SWR4 Abendgedanken

SWR4 Abendgedanken

Ich gestehe: Ich war heute auf keiner Maikundgebung. Das ist irgendwie noch nie mein ganz großes Thema gewesen, wahrscheinlich auch deshalb, weil ein Pfarrer ja nicht um seine Arbeitszeit kämpft im Normalfall. Einen Arbeitsvertrag habe ich im übrigen auch nicht und deshalb keine rechtliche Handhabe, für andere Bedingungen zu kämpfen. Obwohl es schon Gründe dafür gäbe. Als Gemeindepfarrer immer im Dienst zu sein, ist ganz schön anstrengend. Wenn ich das Pfarrhaus verlasse, tue ich das nicht nur als Privatperson. Schnell kommt einer um die Ecke und hat ein Anliegen - und sei es nur die Gemeindehaustüre, die gerade unpraktischerweise abgeschlossen ist. 40-Stunden-Woche habe ich auch keine, und um einen Feiertags- oder Nachtzuschlag ist es schlecht bestellt. Das sage ich natürlich mit einem Augenzwinkern, weil ich nicht wirklich auf die Idee käme, das zu fordern. Andererseits bekomme ich sehr real zu spüren, dass wir Priester immer weniger werden, und dass das nicht ohne Konsequenzen für mich bleibt. Die engen Zugangsbedingungen zum Priestertum werden auf dem Rücken der Gemeinden ausgetragen, aber auch auf dem Rücken derer, die gerade als Priester leben und arbeiten. Und meiner ist einer davon.

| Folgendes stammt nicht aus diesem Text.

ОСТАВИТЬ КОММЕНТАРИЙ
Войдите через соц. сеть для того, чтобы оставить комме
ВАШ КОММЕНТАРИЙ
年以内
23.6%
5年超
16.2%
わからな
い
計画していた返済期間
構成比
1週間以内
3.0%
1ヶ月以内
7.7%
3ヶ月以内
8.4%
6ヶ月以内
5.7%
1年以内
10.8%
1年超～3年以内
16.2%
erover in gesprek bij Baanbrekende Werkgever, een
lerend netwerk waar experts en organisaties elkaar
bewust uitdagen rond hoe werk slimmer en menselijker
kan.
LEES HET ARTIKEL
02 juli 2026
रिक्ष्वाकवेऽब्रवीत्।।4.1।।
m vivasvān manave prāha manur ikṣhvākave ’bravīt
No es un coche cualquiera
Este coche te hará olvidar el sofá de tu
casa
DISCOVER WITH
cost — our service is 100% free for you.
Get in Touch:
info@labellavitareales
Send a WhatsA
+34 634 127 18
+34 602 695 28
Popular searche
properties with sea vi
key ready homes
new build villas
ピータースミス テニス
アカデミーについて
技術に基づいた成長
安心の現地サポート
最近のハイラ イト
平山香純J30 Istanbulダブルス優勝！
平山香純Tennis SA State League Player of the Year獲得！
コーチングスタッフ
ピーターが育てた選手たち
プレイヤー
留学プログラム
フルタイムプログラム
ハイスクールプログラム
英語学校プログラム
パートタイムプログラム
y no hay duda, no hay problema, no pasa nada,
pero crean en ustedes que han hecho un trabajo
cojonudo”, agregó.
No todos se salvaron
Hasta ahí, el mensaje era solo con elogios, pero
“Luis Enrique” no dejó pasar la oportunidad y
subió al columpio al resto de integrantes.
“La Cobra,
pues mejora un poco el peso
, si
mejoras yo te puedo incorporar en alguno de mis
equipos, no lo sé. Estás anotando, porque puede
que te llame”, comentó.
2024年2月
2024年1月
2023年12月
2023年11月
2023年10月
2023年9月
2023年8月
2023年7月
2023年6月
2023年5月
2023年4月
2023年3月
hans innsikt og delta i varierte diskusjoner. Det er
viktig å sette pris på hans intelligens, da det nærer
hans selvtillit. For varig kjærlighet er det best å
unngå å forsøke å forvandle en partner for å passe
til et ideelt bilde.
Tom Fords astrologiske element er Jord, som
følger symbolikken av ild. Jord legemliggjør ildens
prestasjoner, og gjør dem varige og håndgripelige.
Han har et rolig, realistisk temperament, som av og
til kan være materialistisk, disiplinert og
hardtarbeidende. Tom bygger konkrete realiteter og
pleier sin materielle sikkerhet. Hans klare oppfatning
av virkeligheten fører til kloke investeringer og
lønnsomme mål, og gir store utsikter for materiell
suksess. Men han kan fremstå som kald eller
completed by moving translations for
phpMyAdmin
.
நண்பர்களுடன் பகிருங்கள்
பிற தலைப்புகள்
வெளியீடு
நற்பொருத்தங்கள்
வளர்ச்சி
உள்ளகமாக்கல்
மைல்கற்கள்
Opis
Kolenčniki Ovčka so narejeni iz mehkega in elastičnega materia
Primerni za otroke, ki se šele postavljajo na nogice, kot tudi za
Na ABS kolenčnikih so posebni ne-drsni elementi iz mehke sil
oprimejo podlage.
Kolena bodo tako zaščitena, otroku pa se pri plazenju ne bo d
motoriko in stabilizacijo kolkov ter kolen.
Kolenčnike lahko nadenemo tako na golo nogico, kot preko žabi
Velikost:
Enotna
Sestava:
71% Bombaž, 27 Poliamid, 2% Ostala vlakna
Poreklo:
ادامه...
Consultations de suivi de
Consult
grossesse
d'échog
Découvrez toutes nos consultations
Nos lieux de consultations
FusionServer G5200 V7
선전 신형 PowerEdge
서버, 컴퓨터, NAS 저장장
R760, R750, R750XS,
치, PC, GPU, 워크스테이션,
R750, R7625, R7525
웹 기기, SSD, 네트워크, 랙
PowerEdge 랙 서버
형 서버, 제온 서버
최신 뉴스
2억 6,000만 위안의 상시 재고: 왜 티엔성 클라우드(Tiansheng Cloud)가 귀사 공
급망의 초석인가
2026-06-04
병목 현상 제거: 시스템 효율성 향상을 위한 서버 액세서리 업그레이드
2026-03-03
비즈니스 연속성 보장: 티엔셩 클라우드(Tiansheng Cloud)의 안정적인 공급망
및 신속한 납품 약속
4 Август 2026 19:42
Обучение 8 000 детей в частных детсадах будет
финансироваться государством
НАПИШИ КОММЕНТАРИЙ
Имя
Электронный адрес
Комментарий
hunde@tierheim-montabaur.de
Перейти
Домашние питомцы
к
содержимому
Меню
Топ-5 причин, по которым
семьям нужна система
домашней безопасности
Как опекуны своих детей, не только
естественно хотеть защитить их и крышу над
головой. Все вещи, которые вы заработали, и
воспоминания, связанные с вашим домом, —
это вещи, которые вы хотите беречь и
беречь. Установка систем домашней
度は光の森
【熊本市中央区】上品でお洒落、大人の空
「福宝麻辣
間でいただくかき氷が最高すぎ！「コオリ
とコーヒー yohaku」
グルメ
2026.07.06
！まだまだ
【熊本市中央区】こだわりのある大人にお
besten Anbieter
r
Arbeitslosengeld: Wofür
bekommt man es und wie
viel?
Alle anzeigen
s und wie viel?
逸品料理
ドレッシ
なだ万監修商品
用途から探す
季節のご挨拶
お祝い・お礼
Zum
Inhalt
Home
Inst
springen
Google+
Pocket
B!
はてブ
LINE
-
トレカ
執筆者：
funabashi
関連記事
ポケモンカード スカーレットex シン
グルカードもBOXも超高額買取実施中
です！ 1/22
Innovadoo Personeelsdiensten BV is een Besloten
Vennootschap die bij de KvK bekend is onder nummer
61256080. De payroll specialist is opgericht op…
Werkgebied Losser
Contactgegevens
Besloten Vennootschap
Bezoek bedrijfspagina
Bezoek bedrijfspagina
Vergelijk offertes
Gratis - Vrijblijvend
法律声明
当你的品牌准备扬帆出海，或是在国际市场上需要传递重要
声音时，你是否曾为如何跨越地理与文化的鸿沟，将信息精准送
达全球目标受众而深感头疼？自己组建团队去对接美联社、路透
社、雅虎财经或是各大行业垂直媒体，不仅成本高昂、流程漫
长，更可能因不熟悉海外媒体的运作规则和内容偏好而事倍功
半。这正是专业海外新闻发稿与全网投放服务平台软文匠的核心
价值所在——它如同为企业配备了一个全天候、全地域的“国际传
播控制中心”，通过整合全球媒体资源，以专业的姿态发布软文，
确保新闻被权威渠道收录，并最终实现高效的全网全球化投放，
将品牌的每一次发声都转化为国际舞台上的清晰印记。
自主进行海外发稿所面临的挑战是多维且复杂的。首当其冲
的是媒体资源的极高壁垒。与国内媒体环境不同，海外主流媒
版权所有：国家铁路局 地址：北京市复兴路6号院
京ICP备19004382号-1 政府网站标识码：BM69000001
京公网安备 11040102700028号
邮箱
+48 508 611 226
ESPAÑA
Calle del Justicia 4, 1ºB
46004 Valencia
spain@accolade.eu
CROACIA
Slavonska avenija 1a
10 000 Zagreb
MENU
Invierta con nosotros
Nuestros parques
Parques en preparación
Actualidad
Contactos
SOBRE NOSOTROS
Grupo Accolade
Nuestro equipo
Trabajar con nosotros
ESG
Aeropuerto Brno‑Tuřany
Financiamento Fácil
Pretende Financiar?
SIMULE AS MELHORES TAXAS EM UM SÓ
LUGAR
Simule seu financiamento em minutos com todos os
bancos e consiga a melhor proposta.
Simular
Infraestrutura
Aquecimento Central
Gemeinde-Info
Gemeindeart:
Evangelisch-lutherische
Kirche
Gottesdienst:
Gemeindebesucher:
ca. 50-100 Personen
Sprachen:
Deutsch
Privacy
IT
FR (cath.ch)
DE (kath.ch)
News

Das sind Gedanken, die mir heute am 1. Mai in den Sinn kommen. Sie haben zu tun mit der Balance von Arbeit und Freizeit, die für ein gesundes Leben unverzichtbar ist. Keine Arbeit zu haben, ist schrecklich. Nicht nur, weil man damit sein Geld verdient, sondern weil es einen Sinn für die eigene Existenz gibt. Etwas zu schaffen, nützlich zu sein für die Allgemeinheit, das brauchen wir wie die Luft zum Atmen und das tägliche Brot. Andererseits ist es auch schrecklich, ständig arbeiten zu müssen und darunter zu stöhnen, wie denn bloß das ganze Geschäft bewältigt sein will. Das macht krank. So ist der Mensch nicht gemacht, und so auch nicht von Gott geplant. 
Deshalb gilt auch hier das Prinzip aus der Apostelgeschichte, dass die Abendgedanken in dieser Woche durchzieht: Sie hatten alles gemeinsam ... und jedem wurde soviel zugeteilt, wie er nötig hatte. Arbeit und Nichts-Tun müssen in einem angemessenen Verhältnis zueinander stehen. Wir brauchen beides. Darüber nachzudenken und die Balance in Ordnung zu bringen, auch dafür ist der Maifeiertag unverzichtbar.